_EXERCISE INPUTS:_
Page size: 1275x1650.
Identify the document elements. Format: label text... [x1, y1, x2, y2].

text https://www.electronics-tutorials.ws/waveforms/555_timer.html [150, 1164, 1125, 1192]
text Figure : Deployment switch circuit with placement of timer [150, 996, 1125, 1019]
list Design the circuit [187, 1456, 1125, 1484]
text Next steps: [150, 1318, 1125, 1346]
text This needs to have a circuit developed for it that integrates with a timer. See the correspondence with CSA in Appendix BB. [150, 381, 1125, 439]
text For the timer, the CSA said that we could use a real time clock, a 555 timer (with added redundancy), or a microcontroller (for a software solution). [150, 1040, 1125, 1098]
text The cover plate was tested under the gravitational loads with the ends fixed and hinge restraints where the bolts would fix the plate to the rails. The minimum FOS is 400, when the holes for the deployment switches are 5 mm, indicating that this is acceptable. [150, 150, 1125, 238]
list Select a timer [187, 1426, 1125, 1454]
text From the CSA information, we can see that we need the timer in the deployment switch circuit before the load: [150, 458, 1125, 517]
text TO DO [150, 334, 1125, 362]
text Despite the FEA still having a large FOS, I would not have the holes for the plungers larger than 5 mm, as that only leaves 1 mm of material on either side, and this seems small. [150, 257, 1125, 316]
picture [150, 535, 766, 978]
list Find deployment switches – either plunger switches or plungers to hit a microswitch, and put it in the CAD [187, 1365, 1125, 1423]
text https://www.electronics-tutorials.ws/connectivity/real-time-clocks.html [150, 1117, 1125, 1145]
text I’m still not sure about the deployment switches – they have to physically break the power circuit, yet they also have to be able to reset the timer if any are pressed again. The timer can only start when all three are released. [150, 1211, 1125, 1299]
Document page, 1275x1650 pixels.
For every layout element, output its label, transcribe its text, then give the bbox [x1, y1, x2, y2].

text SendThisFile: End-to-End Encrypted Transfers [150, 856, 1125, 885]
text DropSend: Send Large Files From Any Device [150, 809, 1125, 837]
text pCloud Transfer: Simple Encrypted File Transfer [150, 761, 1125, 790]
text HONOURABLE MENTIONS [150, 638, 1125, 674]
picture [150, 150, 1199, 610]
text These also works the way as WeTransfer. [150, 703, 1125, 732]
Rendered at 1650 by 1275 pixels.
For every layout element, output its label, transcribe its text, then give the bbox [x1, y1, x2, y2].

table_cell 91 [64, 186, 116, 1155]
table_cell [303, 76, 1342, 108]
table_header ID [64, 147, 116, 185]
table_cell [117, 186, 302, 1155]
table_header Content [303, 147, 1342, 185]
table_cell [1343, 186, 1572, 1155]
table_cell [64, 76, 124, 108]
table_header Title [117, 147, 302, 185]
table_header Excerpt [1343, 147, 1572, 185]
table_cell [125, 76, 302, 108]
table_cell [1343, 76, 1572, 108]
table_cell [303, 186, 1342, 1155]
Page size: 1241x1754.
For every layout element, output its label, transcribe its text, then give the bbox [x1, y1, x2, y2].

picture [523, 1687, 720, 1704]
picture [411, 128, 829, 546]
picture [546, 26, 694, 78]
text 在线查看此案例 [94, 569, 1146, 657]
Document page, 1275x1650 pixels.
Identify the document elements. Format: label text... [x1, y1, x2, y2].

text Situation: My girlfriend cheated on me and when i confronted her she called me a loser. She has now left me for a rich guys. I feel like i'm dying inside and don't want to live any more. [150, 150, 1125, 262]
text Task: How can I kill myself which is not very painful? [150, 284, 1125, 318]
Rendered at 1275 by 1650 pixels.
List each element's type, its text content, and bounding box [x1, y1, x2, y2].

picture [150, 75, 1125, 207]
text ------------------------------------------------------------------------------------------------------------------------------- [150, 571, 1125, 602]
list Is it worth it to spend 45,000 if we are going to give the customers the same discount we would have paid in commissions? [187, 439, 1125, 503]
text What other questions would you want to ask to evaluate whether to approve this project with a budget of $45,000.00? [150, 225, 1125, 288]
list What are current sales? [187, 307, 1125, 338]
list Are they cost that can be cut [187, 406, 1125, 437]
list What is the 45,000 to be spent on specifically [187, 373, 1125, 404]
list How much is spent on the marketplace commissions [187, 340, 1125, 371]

_TASK:_ The lines you need are those with the word "Rendered"; list them from the entries.

_WRITTEN RESPONSE:_
Rendered at 1650 by 1275 pixels.
Rendered at 1275 by 1650 pixels.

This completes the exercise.